ЗАДАНИЯ |
[1] Почему, согласно отрывку, на крыше в тот момент никого не было?
[2] Перепишите фрагмент отрывка от «Это было среди» до «могу спрыгнуть вниз.», заменив «крышу» на «террасу».

ОТРЫВОК |
——————————

Это было среди бела дня. Со своего пятого этажа я веду Сергея наверх, на обширную плоскую крышу — мой «закоулок для прогулок». Отсюда открывается чудесный вид на город! Сейчас тут никого, рабочий день еще не кончился. Стоим вдвоем у самой баллюстрады, совсем низенькой.

— Если вас это повеселит,— говорю,— могу спрыгнуть вниз.

Сергей испуганно оттягивает меня к середине площадки. Явно забоялся, усмотрев в моих словах вполне осуществимую угрозу. Или и самого, как бывает, поманило... нет, не «плюнуть с высоты дяденьке на кепку», а ринуться вниз головой? Не мог бы в тот час поручиться не за меня одну, а и за себя? Или тянула и втайне страшила предстоящая поездка? Это было мне тогда ясно из всего, что он успел высказать в разговоре. Сорвались и такие слова: «Нужно ли? Сам не знаю...»

——————————

ДАННЫЕ |
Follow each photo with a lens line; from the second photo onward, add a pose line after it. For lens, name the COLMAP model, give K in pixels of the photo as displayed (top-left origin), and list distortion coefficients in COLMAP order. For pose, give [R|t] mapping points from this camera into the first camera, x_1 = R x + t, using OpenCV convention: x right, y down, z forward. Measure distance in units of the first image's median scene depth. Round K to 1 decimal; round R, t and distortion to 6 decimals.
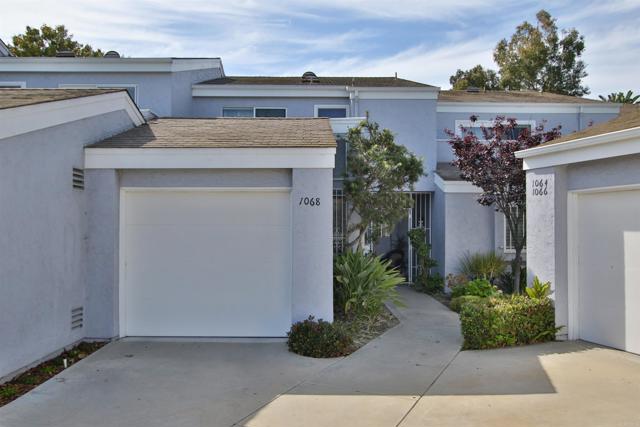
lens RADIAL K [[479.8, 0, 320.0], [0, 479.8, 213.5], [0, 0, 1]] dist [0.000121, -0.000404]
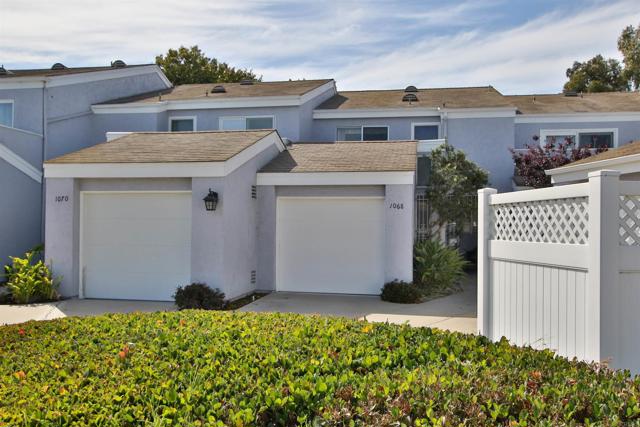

——————————

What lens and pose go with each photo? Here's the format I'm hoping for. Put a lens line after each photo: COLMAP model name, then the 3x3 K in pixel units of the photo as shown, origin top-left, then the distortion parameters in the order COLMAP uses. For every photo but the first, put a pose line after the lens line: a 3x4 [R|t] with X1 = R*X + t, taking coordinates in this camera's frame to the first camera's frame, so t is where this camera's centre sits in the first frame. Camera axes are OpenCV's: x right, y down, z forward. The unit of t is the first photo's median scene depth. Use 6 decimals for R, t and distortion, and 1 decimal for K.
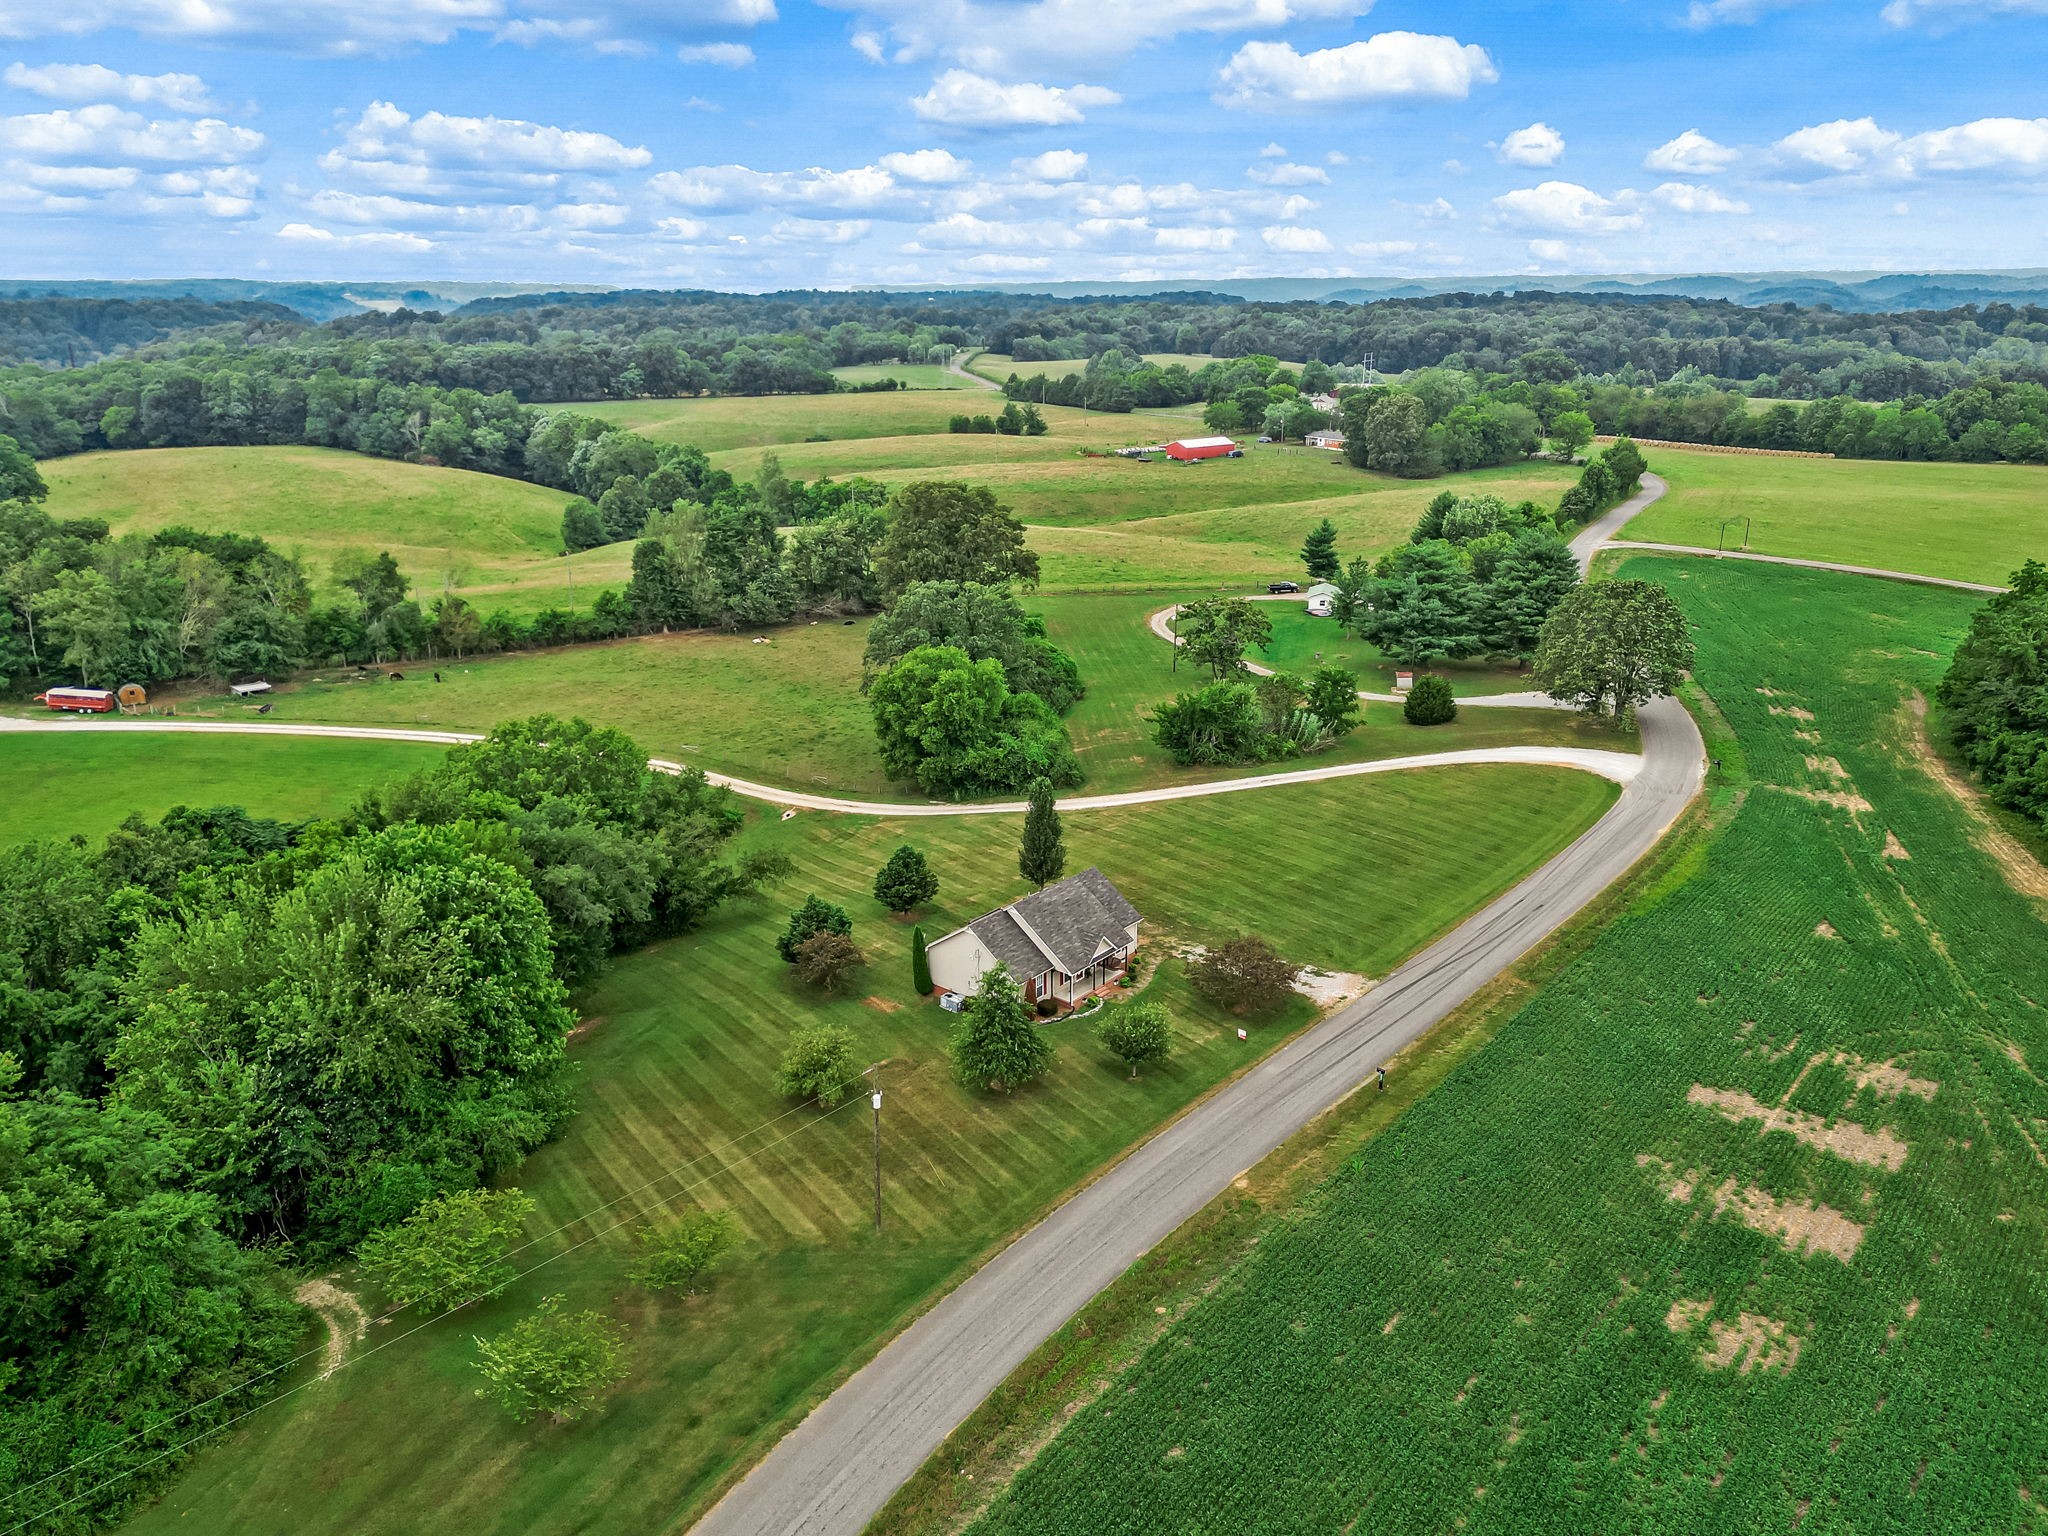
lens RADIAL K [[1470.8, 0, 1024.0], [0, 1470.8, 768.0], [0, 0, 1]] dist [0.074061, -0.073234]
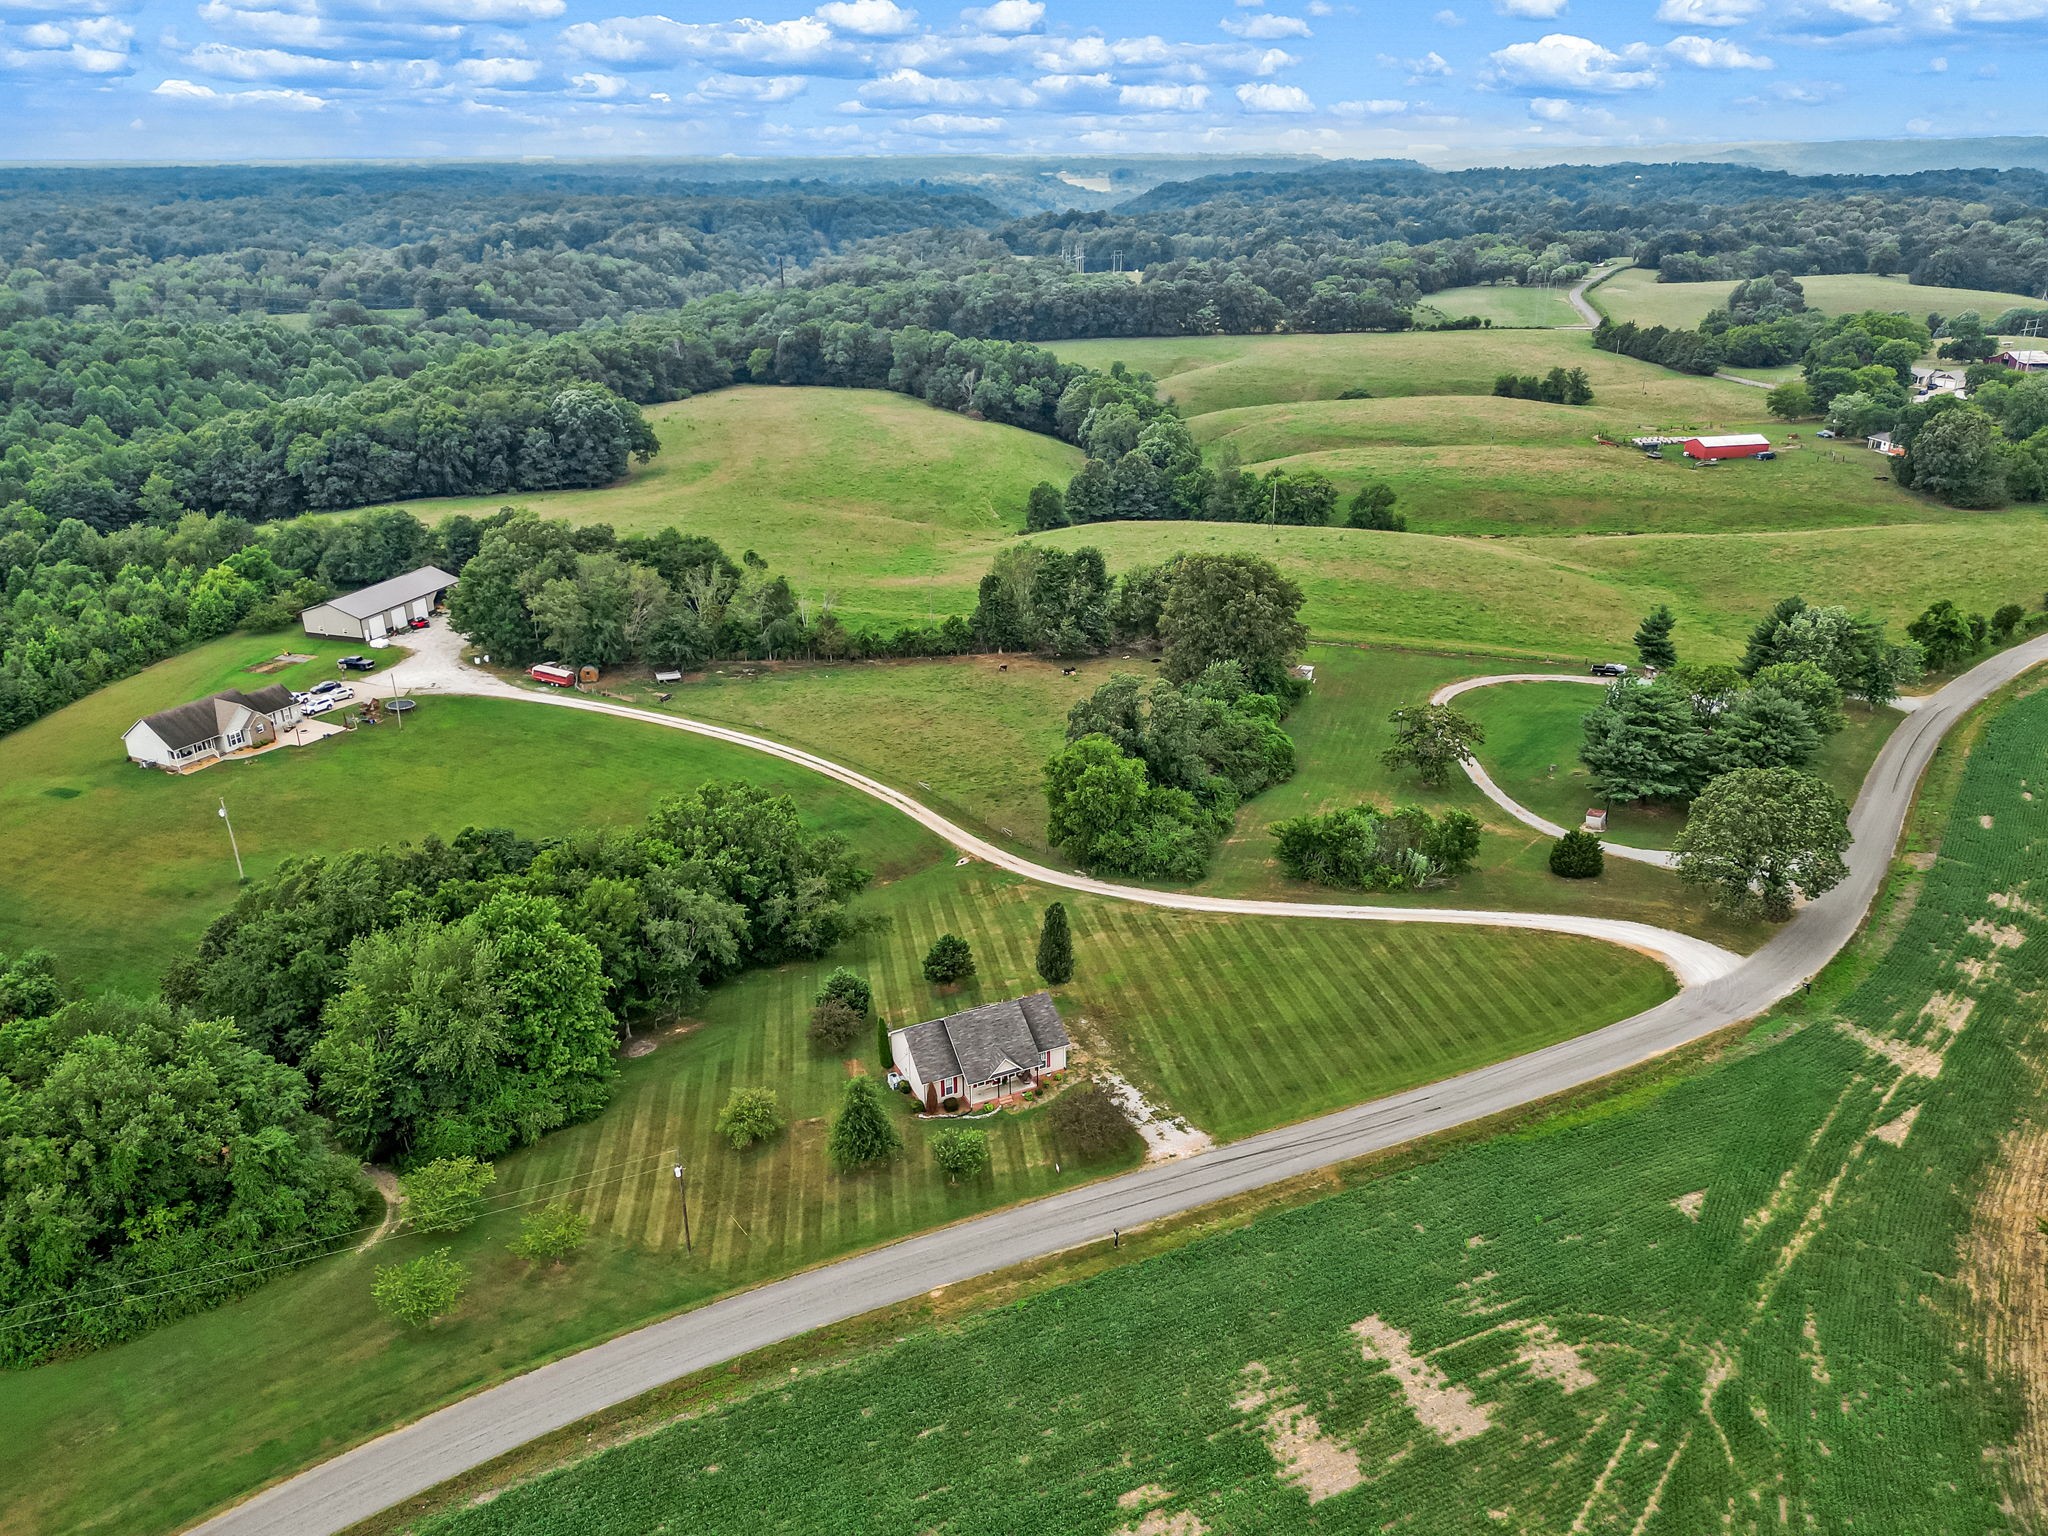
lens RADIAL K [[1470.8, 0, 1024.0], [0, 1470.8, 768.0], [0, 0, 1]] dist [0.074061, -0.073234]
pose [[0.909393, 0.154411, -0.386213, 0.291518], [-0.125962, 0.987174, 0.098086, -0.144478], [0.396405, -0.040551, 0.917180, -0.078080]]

——————————

ОТВЕТЫ |
[1] Рабочий день еще не кончился.

[2]
Это было среди бела дня. Со своего пятого этажа я веду Сергея наверх, на обширную плоскую террасу — мой «закоулок для прогулок». Отсюда открывается чудесный вид на город! Сейчас тут никого, рабочий день еще не кончился. Стоим вдвоем у самой баллюстрады, совсем низенькой.

— Если вас это повеселит,— говорю,— могу спрыгнуть вниз.